## Goal of the exercise
Of the material below, only the lines from the line containing "Робототехнический Турнир" down to the line containing "В рамках робототехнического" belong in the answer, written out exactly.
──────── Material shown
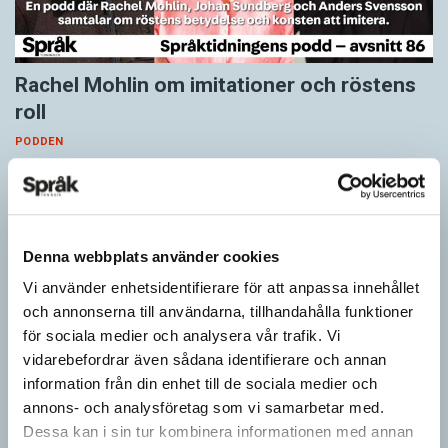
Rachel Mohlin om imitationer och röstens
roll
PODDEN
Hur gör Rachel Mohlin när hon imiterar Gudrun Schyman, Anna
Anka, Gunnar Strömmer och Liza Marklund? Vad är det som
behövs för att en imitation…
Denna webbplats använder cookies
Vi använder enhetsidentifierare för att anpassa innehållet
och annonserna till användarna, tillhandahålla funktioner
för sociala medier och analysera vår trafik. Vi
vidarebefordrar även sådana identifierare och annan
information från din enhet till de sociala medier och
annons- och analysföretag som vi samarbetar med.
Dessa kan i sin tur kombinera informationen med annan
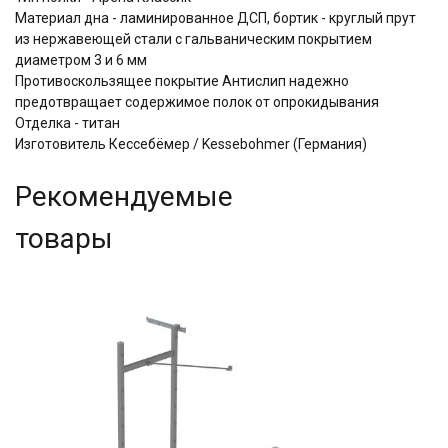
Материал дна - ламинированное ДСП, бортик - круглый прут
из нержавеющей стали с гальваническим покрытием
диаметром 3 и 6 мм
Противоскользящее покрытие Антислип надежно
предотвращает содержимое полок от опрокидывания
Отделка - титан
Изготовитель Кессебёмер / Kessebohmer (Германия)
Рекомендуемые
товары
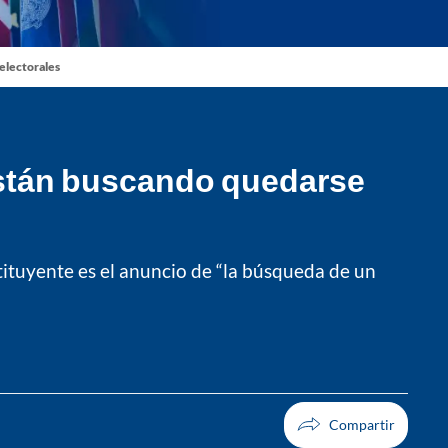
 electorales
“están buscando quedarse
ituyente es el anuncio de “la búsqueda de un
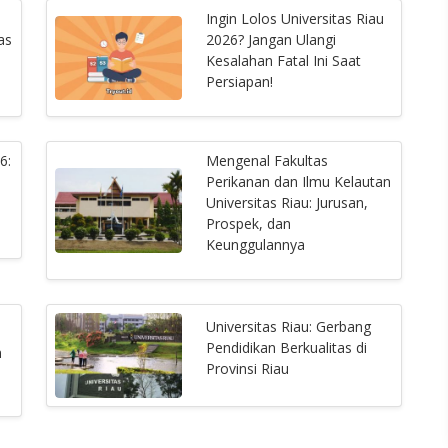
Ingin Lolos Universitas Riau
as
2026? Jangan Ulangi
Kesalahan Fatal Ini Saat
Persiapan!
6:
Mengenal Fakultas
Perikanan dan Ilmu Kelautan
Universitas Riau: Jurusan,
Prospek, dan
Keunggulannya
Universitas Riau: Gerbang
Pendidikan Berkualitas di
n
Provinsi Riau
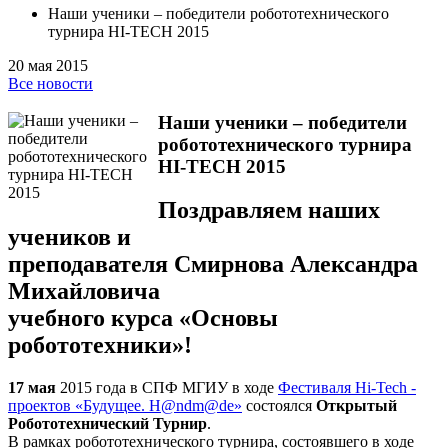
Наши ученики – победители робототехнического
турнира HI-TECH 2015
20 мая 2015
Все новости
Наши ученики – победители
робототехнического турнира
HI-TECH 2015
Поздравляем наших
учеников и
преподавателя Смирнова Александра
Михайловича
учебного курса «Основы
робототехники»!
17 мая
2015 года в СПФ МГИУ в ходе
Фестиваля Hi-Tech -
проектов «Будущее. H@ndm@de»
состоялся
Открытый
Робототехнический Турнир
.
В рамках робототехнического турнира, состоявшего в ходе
────────────────
──────── Material shown
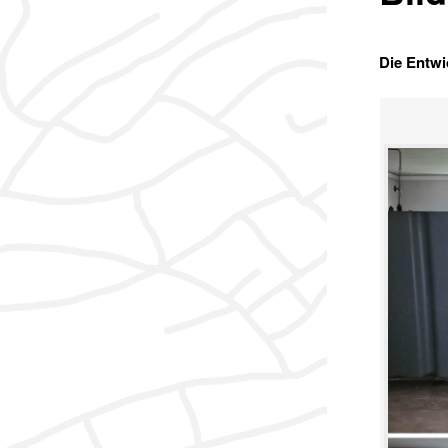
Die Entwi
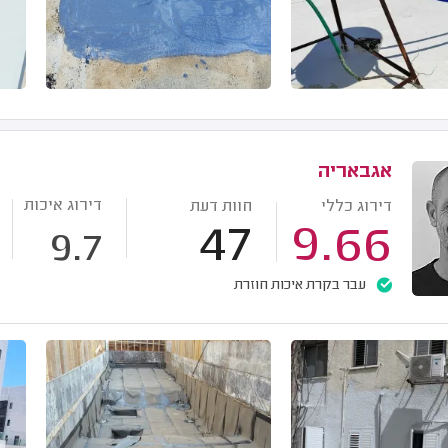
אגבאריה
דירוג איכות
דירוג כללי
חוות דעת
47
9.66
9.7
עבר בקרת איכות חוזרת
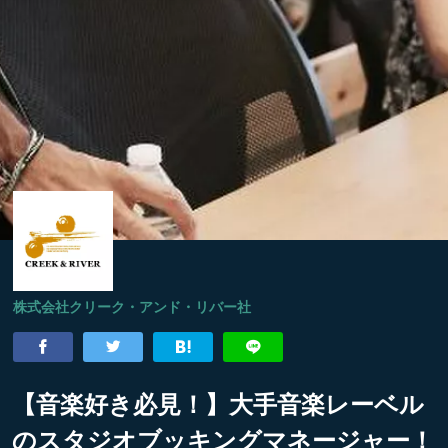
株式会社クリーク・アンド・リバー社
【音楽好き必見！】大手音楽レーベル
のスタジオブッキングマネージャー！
────────────────
## Solution to the problem
Робототехнический Турнир
.
В рамках робототехнического турнира, состоявшего в ходе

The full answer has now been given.